In a note on Tuesday, analyst Alexandra Dimitrijevic said the perfect storm of plummeting cash flows, tight credit markets and an oil price shock will negatively impact creditworthiness.
“These factors will likely result in a surge in defaults, with a default rate on nonfinancial corporates in the U.S that may rise above 10% and into the high single digits in Europe over the next 12 months,” Dimitrijevic wrote.
Where To Watch For Defaults
She said the credit crunch will start in the industries and asset classes most impacted by the current situation, such as energy, airlines, transportation, leisure and gaming, hotels and restaurants, and retail. However, if the recession is prolonged and the economy does not experience a V-shaped recovery, Dimitrijevic said the credit crunch could spread to other industries as well.
“Companies rated 'B-' and below will likely suffer most from financing needs and rapid rating transitions,” Dimitrijevic said.
The potential for a tightening credit market and corporate defaults is one of the reasons the SPDR S&P 500 ETF SPY is down 29.3% overall in the past month.
For now, S&P said the strength of bank balance sheets are the key to maintaining a liquid credit market and the creditworthiness of their borrowers. Dimitrijevic said most major banks should be able to navigate tighter funding conditions for the time being, but certain nonbank financial institutions may have a tough road ahead.

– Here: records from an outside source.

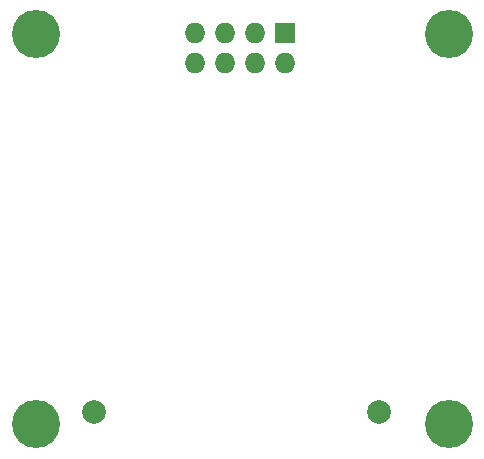
<source format=gbs>
G04 #@! TF.FileFunction,Soldermask,Bot*
%FSLAX46Y46*%
G04 Gerber Fmt 4.6, Leading zero omitted, Abs format (unit mm)*
G04 Created by KiCad (PCBNEW (after 2015-mar-04 BZR unknown)-product) date 18/09/2015 21:52:24*
%MOMM*%
G01*
G04 APERTURE LIST*
%ADD10C,0.020000*%
%ADD11C,2.000000*%
%ADD12R,1.727200X1.727200*%
%ADD13O,1.727200X1.727200*%
%ADD14C,4.064000*%
G04 APERTURE END LIST*
D10*
D11*
X140065000Y-107000000D03*
X115935000Y-107000000D03*
D12*
X132080000Y-74930000D03*
D13*
X132080000Y-77470000D03*
X129540000Y-74930000D03*
X129540000Y-77470000D03*
X127000000Y-74930000D03*
X127000000Y-77470000D03*
X124460000Y-74930000D03*
X124460000Y-77470000D03*
D14*
X146000000Y-108000000D03*
X111000000Y-108000000D03*
X146000000Y-75000000D03*
X111000000Y-75000000D03*
M02*

</source>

For more than a decade, companies have had easy access to credit at historically low interest rates, creating one of the best environments for starting and growing businesses in history. However, the easy credit conditions have allowed companies with broken and unproven business models to thrive along with the rest of the market, and those companies may soon have to survive on their own without access to outside capital.